Supreme Court Associate Justice Elena Kagan considers Sandra Day O’Connor one of the most important justices to have ever sat on the bench of the highest court in the United States. Not just because O’Connor was the first woman to have done so — and in that way inspiring and influencing a generation of women after her.
But because, as the justice who frequently cast the deciding vote on the hot-button issues that made it to the Supreme Court, “she did so in a way that demonstrated extraordinary wisdom, that understood something about this nation, about the people who inhabit it, about what they would and would not stand for, and about what their best values were,” said Kagan. “We are such a better nation because of her decisions and her votes.”

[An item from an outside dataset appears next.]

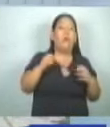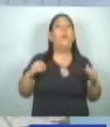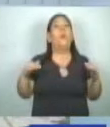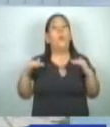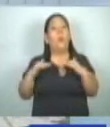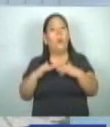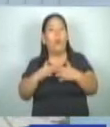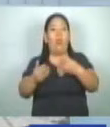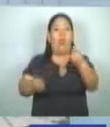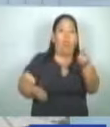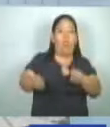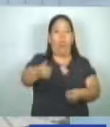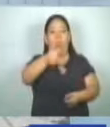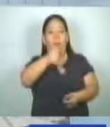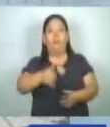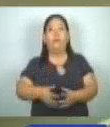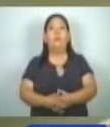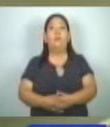conducción peligrosa.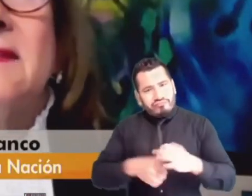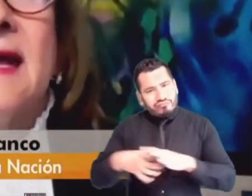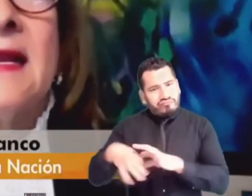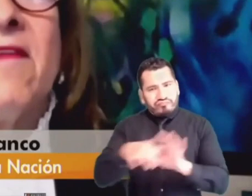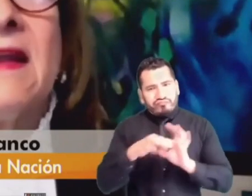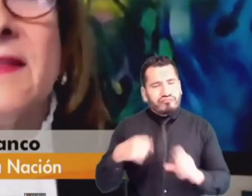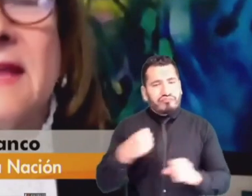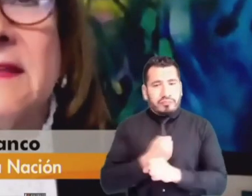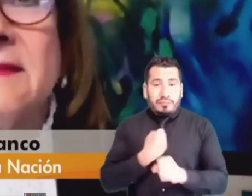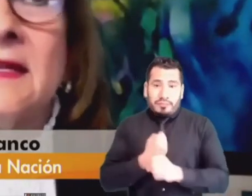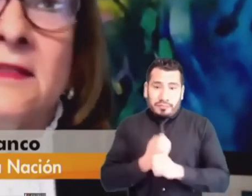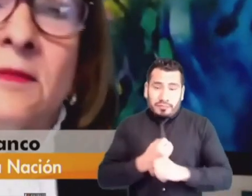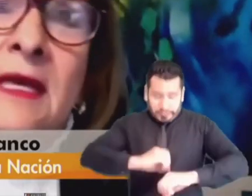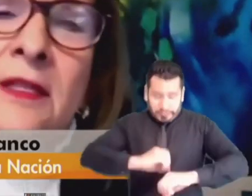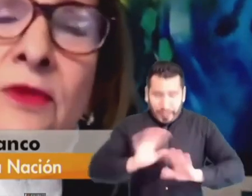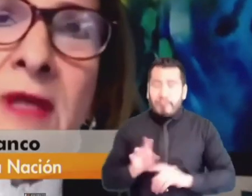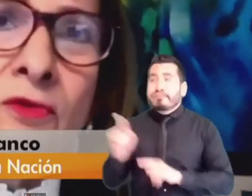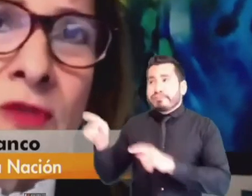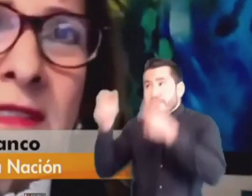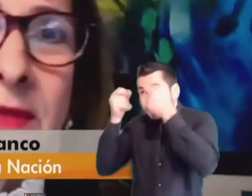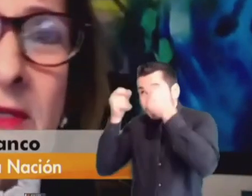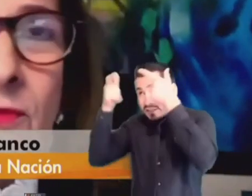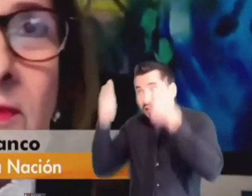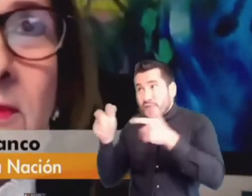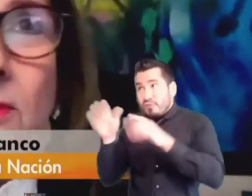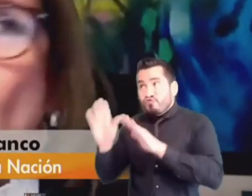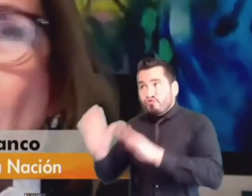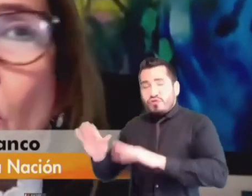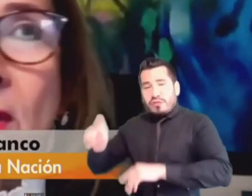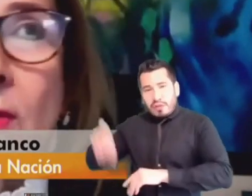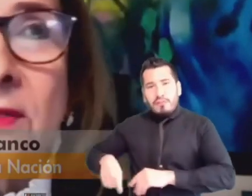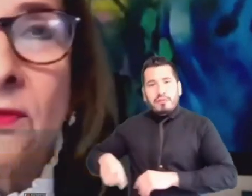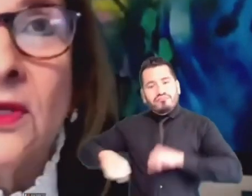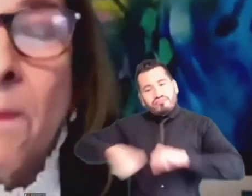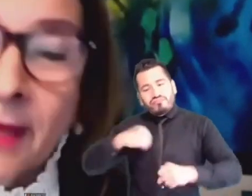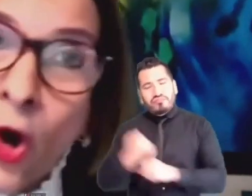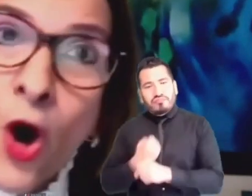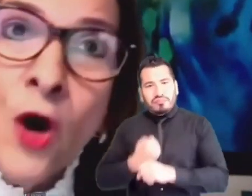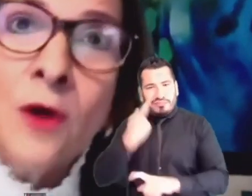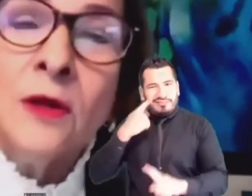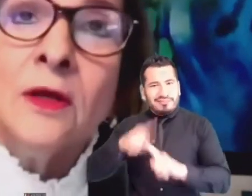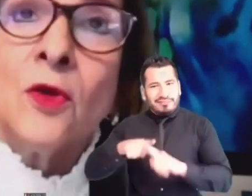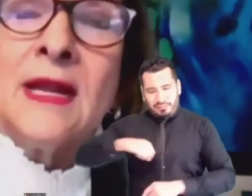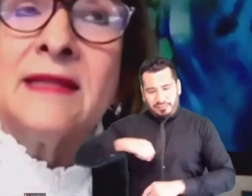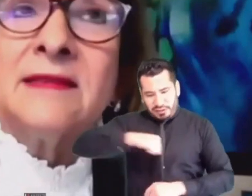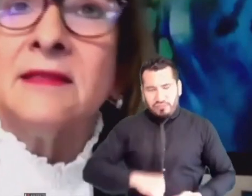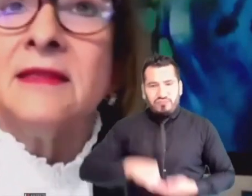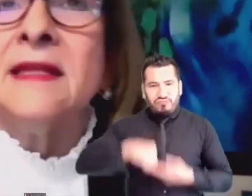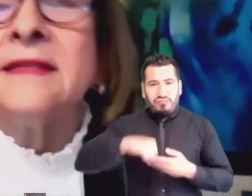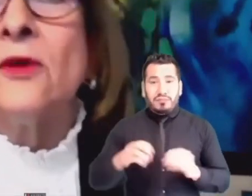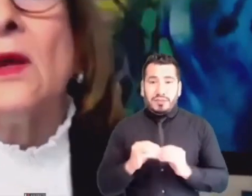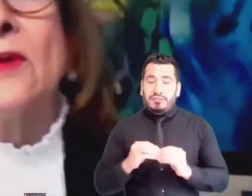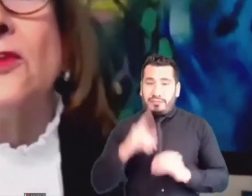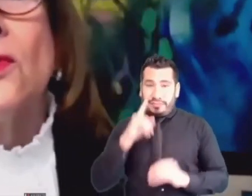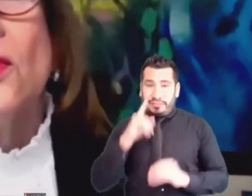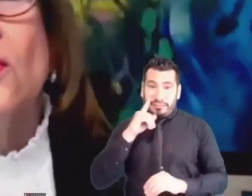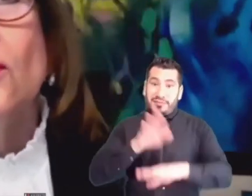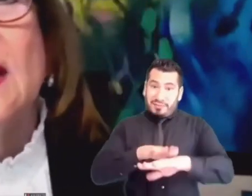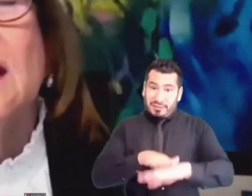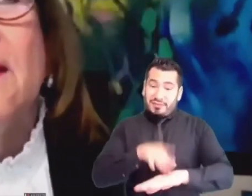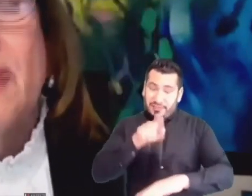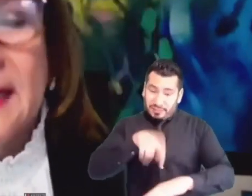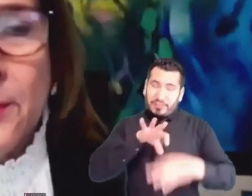garantizar la validez y la legitimidad de un Estado social de derecho. No hay duda con eso, pero ojo con la necesidad de esa colaboración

Kagan, the Court’s fourth female justice, spoke at the inaugural event of the Sandra Day O’Connor Conversation Series, hosted by the Aspen Institute Justice and Society Program. Turning from the past to the present day, she discussed the unique challenge the Supreme Court faced when Justice Scalia died, leaving an eight-member body for the better part of two terms, until Justice Gorsuch was sworn in to fill the vacancy in April 2017.
“That two-year period had one silver lining,” said Kagan, prefacing her remarks by noting that there’s a reason appellate courts have odd numbers of members: to guarantee a court can do its job, which is to decide cases.
“We did keep issuing decisions, because all of us were committed to trying to issue decisions. Every four-four decision, where we throw up our hands and uphold the decision of the lower court, is a failure on the part of the Court. So we worked very hard to reach consensus and to find ways to agree that might not have been very obvious. I think that was a good thing for us to learn. And I hope we continue to go the extra mile to see if we can find ways to build bridges across seeming differences and to develop more consensus than you think might exist.”
Whether consensus can be found or not, the decisions that justices make, often on highly charged political issues, should be respected, Kagan said, in response to a question about the perception of judges being influenced by popular or political will.
Although the judiciary shouldn’t be immune from criticism, “we’re a constitutional democracy, not a pure democracy, and that means the judiciary has an important role to play in policing the boundaries of all the other branches,” Kagan noted. “And that can make the judiciary an unpopular set of people–when we say to a governor, or a President, or Congress, that you can’t do that because it’s not within your constitutional powers or it infringes on an individual’s rights. Those decisions can be criticized, but I think it’s one of the great glories of this American constitutional democracy. For the great majority of the time, however unhappy other governmental actors were with the court and the court’s decision, they understood that that was the court’s role and they respected the court’s judgment.”